**Text excerpt:**
- - -

What to Know More About Your Liver

Are you really taking care of your liver? Do you know the functions of this organ? Do you know how important it is? What to avoid and what to take for a healthy liver?

Liver disease is a general term that can describe many conditions or diseases that affect the liver’s functions. Examples include hepatitis, which is an inflammation of the liver, cirrhosis, which is scarring of the liver, or infections. No matter what your liver condition is, if the liver’s functions are affected, you might experience problems with the digestion and processing of foods. Avoiding certain foods can help you prevent any discomfort, and prevent any complications related to malnutrition and mal-absorption.

Functions of the Liver

The liver is one of the most important organs in your body. It filters your blood, makes bile, which helps with fat digestion and absorption, processes and distributes fats to the rest of your tissues that they can be used for energy, and makes many important proteins. Examples of these proteins include those in charge of blood clotting, and those in charge of fluid transport, such as albumin. In addition, your liver helps metabolize and process important vitamins such as iron, vitamin D and vitamin A.

Limit Fluid and Sodium

When you have liver disease, your blood vessels’ ability to retain fluid is diminished because of decreased protein synthesis in your liver, mainly albumin. This causes fluid leaks in your blood vessels, which in turn, causes fluid buildup in other tissues, or ascites. By limiting the amount of salt and fluid in your diet, you can decrease fluid retention and swelling. Foods that are high in sodium or salt include canned soups and vegetables; processed meats, such as bacon, sausages and salami; cheeses; condiments; and most snack foods. You can also determine if a food is high in sodium if its nutrition information label says that it has more than 300 mg of sodium per serving. As a rule of thumb, you should try to limit your sodium intake to less than 2,000 mg per day.

Control Protein Intake

Because your liver functions are impaired, your body cannot process proteins well, which may cause a buildup of ammonia in your body. Ammonia is toxic and can cause brain function problems. Ask your physician or your registered dietitian what your individual needs are, but in general, the American Dietetic Association recommends that you should not eat more than 1 g of protein per 1 kg of your weight per day. Foods that are high in protein include meat, poultry, fish, dairy products, legumes, nuts and seeds, and some cereals.

- - -

Stored items from a collection
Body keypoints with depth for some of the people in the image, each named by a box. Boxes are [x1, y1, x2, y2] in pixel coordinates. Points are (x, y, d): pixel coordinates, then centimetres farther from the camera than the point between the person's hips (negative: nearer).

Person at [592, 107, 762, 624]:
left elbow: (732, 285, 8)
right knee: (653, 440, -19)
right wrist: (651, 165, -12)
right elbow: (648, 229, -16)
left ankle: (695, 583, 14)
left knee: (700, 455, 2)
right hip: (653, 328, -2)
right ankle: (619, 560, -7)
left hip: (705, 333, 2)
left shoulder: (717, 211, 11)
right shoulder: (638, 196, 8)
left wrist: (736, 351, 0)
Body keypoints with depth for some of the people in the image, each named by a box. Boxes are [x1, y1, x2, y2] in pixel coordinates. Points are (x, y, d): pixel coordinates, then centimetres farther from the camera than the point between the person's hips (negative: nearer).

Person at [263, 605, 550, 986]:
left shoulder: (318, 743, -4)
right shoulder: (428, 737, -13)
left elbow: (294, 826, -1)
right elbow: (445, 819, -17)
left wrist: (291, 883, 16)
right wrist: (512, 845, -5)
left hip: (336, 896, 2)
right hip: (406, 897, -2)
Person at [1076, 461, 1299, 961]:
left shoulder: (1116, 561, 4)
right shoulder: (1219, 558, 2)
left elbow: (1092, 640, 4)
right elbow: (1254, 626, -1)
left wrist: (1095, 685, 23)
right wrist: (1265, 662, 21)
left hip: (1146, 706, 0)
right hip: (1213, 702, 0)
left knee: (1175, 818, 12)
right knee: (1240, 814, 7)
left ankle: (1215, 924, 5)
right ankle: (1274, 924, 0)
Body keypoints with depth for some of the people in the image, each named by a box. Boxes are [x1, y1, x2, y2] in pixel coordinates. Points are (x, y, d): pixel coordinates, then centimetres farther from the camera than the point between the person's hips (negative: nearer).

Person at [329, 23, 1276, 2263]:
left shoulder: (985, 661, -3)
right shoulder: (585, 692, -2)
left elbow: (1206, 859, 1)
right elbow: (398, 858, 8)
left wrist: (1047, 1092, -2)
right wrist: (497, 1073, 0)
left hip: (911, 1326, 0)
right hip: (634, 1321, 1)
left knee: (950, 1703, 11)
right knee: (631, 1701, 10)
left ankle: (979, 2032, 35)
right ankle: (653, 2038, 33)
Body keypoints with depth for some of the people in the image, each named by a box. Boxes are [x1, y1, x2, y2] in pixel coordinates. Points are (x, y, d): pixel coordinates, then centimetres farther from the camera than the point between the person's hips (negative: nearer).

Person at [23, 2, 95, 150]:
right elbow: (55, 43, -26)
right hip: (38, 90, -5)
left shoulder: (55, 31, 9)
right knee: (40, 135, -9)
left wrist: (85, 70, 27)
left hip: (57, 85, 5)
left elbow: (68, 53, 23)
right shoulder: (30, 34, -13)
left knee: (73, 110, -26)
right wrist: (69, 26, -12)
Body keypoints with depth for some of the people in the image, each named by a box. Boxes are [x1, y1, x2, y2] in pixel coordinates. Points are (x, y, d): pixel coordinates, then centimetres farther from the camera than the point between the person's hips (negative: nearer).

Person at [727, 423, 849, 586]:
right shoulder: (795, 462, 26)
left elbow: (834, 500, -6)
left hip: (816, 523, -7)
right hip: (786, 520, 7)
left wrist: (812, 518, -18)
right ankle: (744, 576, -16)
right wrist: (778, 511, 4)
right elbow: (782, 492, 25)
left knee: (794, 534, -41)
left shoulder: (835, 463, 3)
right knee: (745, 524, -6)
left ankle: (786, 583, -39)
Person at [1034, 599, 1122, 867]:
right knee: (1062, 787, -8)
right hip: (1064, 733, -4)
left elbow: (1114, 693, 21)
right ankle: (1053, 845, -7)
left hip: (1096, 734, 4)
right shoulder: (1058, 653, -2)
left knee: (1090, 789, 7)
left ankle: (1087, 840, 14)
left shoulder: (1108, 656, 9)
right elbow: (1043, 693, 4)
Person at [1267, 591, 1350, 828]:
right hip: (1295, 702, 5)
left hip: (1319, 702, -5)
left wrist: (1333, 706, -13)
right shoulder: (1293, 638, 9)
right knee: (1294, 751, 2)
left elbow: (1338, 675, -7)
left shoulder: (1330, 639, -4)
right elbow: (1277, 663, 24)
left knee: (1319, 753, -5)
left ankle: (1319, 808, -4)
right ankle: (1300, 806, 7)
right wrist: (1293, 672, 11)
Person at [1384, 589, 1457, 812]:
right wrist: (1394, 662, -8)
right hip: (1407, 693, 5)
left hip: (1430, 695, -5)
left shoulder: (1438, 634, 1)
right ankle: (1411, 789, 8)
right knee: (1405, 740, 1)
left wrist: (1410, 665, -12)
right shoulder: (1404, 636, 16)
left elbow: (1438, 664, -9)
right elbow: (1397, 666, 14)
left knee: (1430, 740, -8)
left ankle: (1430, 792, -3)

- - -

**Prompt A:**
Check each statement against the text on the liver, answering yes or no and quoting the words that decide it.
(i) A food can be judged high in sodium if its label lists more than 300 mg of sodium per serving.
(ii) Cirrhosis is described as an inflammation of the liver.
(iii) The American Dietetic Association recommends no more than 2 g of protein per 1 kg of body weight per day.
**Prompt B:** Proceed with the text on the liver, picking up after its final sentence.

**Answer space A:**
(i) Yes: "You can also determine if a food is high in sodium if its nutrition information label says that it has more than 300 mg of sodium per serving."
(ii) No: "cirrhosis, which is scarring of the liver"
(iii) No: "the American Dietetic Association recommends that you should not eat more than 1 g of protein per 1 kg of your weight per day"

**Answer space B:**
Avoid Saturated Fats

Because liver disease is usually accompanied by unintentional weight loss, you shouldn’t limit fat intake completely. Additionally, liver disease might reduce your liver’s ability to produce bile. Bile is a substance created by the liver and distributed by the gallbladder into the stomach and is necessary for the digestion and absorption of fats, which is why it is important you consume enough calories from healthy fats. Your body needs some fats for general health, but choose unsaturated fats, rather than saturated or trans fats. Examples of foods with saturated fats include butter, whole milk and all animal products. Examples of foods with healthy fats include olive oil, canola oil and avocados.

Now, let us protect our LIVER.


Think of your liver like your own personal filtering system: Suck in the bad and spit out the good.

“The liver has many important functions that keeps a person healthy. It removes harmful material from the bloodstream and helps digest food,” says holistic nutritionist Hermeet Suri from Mississauga, Ont.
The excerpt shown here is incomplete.